Sometimes that message is just for you, and it brings you back to life after a long dark teatime. Perhaps it returns treasures from memories you’ve lost track of, or ignored. It unearths stuff you never dreamed would be important to anyone or anything yet are key to that next bit of prose, plot, or story.

Yet other times, it’s a sign that you have to get your ass OUT of the chair, and get your undead carcass outside. Maybe you need to see elephants. Maybe you need to do research about the business mores in Kazakhstan, or the armaments popular among the SS in WW II.  Maybe it’s about how alcoholics deal with unrequited love, or deep sea divers deal with the bends, or what a spaceship would really look like if it exploded– in space.
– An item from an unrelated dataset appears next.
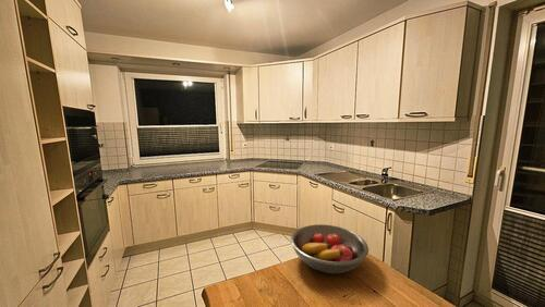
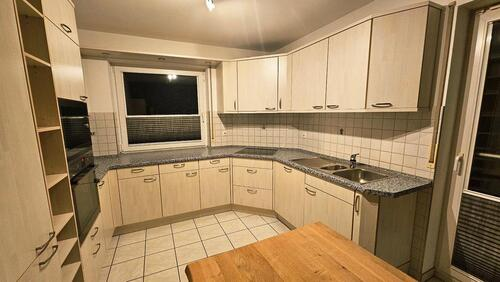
- fruit bowl [290,223,370,274]
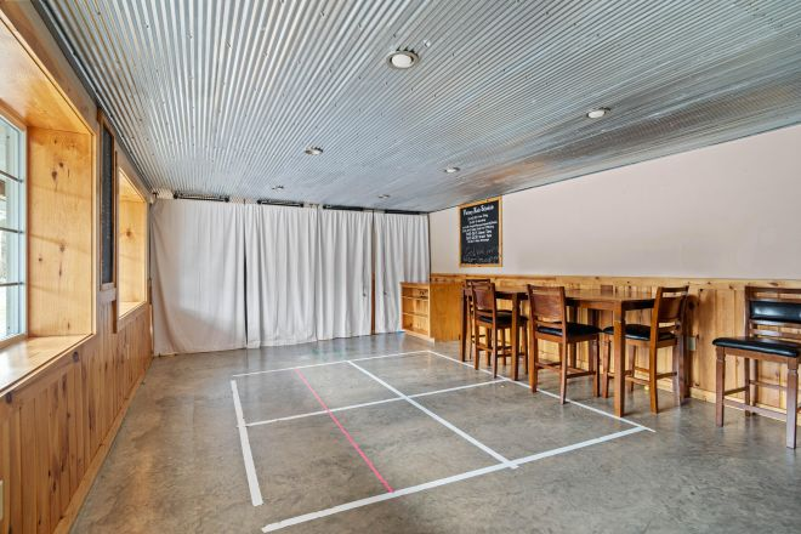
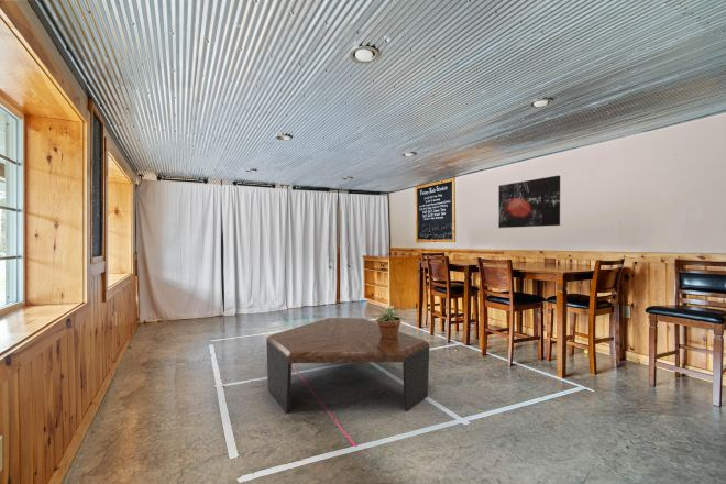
+ coffee table [265,317,430,415]
+ wall art [497,174,561,229]
+ potted plant [369,304,407,338]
First question, would it?  Aaaand, you are off to the races.

When I was a visual artist, I would get start feeling inadequate pretty quickly. Pretty much everybody was more talented than I was, and it was… just obvious. Sooner or later I’d complain about that, then withdraw into my own inactive stupidity.

That is when my best friend at the time would drag me kicking and screaming to the nearest art gallery for an opening of the most brazen, modern, and craptastic art he could find.  Because he knew that the moment I started spitting– ranting and raving about how not only could I do better, but a retarded five year old on crack could do better with half a crayon– chances are I’d beg off on our evening date and start working again. Sure, he’d be alone for the night, but I’d be alive, and he was sweet enough to care more about that than his own immediate comfort.

I’d like to say things have changed for me as a writer, but… not really. Except my set of inspirations are different. Handing me the worst book in history is just depressing, and doesn’t inspire me one bit.  It is good writing that inspires me.  I can’t hold a candle to it, but I HAVE to try. Otherwise that wacky cast of characters in my head will NEVER shut up, and I’ll just have to live with it. Misery to no purpose is the ultimate waste.  They want to live forever, after all, and the least I can do is try to make that happen.

Obviously, it may be different for you.  But don’t just try the first bunch of advice you come across. Go through the whole writing process and see where you need to be. Trust your gut, and don’t ever give up.

If there’s a log jam in the works, there’s a damn good reason.  It’s probably you, and there’s ample reason to look deeper until you find that reason. Keep in mind, sometimes it’s just the weather.